Endelle seemed to think that her gold variety of obsidian flame might end up having something to do with her telepathy, since it was her strongest power.
She sighed once more. Her eyelids grew heavy but just as she might have fallen asleep, her bicep, tweaked as it was, started to spasm. Aw, hell, there was nothing for it.
She moved in behind Jean-Pierre, tucking her hips low so she could bend her knees and spoon him.
He didn’t exactly wake up. He just pushed backward to get closer still, took hold of her hand, and drew her arm to his chest. She was now so close to him that she had to push all that glorious hair away from his back because her face was also smashed up against him.
She took a deep breath of his exquisite coffee smell. Though desire rolled through her as it always did when she caught his scent, a delicious lethargy took hold of her as well. She closed her eyes with the heat of his body taking her that last final step into the oblivion of sleep.
* * *
Sated. Oh, so sated.
Casimir left his nearly comatose partner stretched out on her back, in his Paris bed, her arms flung wide, his fang marks all over her br**sts, her abdomen, her navel, and lower. She had taken her fill of the hopeless young gothic woman he’d seduced out of a club an hour earlier.
He and Julianna had drained her almost to the point of dying blood, but neither of them would ever go that far. They might be hedonists, even sadists, but they weren’t murderers.
The young woman lay naked and unconscious, bloody and bruised on the fine silk of the sofa. Her short hair was bleached white, her lips tattooed black, and she had piercings in a number of places, most of which Julianna had ripped from her, savoring the screams, in the course of the taking.
Naturally, Caz had misted a tough barrier between the back bedrooms and the living rooms. He would never want his babies distressed by the activity in the living room.
He thought the thought and her skimpy black leather bustier, mini skirt, and torn stockings reappeared on her body. On her feet, combat boots. Cliché, in Caz’s opinion, but the ensemble had worked for Julianna.
Extending his preternatural voyeurism, he sent the special window flying back to the club where he’d found the woman and moved to scope out the alley in the back. With no one around, he simply returned her to lean against the wall. With any luck, she’d be well used again before she woke up and their misdeeds were laid at the feet of mortals.
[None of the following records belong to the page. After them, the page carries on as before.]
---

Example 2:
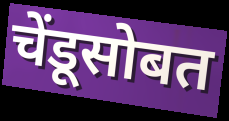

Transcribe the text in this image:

चेंडूसोबत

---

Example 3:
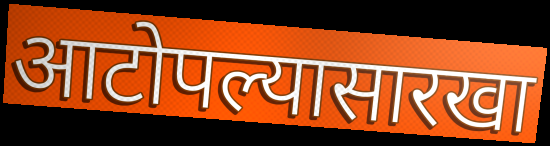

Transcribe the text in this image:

आटोपल्यासारखा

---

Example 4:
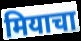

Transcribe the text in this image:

मियाचा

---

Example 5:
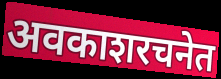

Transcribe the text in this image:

अवकाशरचनेत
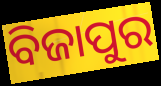
ବିଜାପୁର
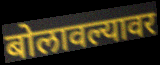
बोलावल्यावर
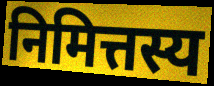
निमित्तस्य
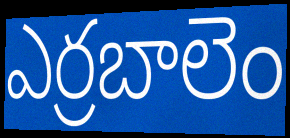
ఎర్రబాలెం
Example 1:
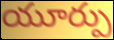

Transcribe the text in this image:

యూర్పు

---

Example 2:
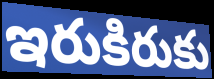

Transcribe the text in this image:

ఇరుకిరుకు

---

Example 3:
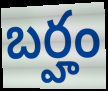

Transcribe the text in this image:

బర్హం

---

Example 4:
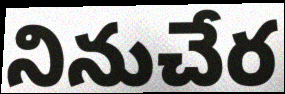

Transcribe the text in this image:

నినుచేర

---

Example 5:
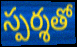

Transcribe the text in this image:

స్పర్శతో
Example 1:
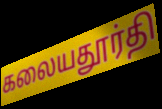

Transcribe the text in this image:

கலையதூர்தி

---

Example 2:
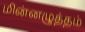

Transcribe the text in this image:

மின்னழுத்தம்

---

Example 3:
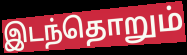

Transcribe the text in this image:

இடந்தொறும்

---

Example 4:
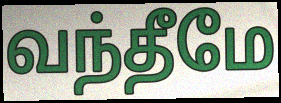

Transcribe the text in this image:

வந்தீமே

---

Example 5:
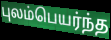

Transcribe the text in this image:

புலம்பெயர்ந்த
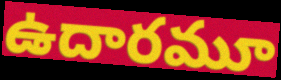
ఉదారమూ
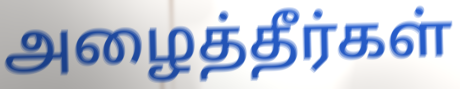
அழைத்தீர்கள்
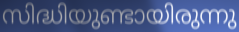
സിദ്ധിയുണ്ടായിരുന്നു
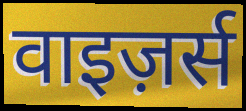
वाइज़र्स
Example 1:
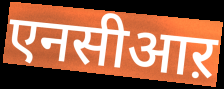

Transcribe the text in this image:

एनसीआऱ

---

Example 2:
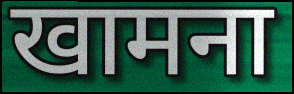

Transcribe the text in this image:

खामना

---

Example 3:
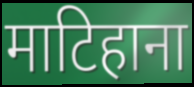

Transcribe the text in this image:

माटिहाना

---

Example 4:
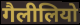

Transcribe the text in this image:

गैलीलियो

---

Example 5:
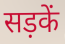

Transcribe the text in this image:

सड़कें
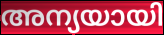
അന്യയായി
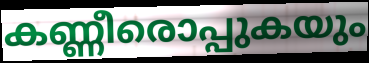
കണ്ണീരൊപ്പുകയും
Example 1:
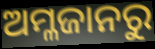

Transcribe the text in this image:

ଅମ୍ଳଜାନରୁ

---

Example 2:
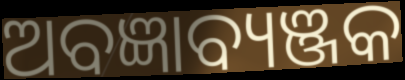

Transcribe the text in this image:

ଅବଜ୍ଞାବ୍ୟଞ୍ଜକ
Pulling his voyeur’s window back in and shutting it down, he gathered up all the superfluous silver loops, studs, and bars and sent them clinking onto the cement next to the goth.
He stared down at the couch and clucked his tongue. The fabric was a mess. He shook his head. He had so much power. With barely a thought, he had been able to send the fully clothed goth back to the club. But he couldn’t seem to remove stains from silk.
The three of them had been very active … well, two of them had been active. The goth party girl had lost her smiles about two minutes in, had screamed for about forty minutes, then lost consciousness before the big climax.
Surprise.
Vampires are real.
So was his current dilemma.
The silk used to be gold.
Gold silk.
The color snagged his mind, worked him over, forced him to think.
Gold.
Then suddenly all the pieces concerning the attack at the Convent fell miraculously into place. And sure enough, as he reviewed the battle, as he dwelled in particular on Fiona’s aura, he saw … gold.
Part of him was delighted that his mind had finally figured it out. The other part, the one that understood the implications, was appalled. This kind of power could be vast—as in monumentally vast. It could also be lethal, deadly as hell.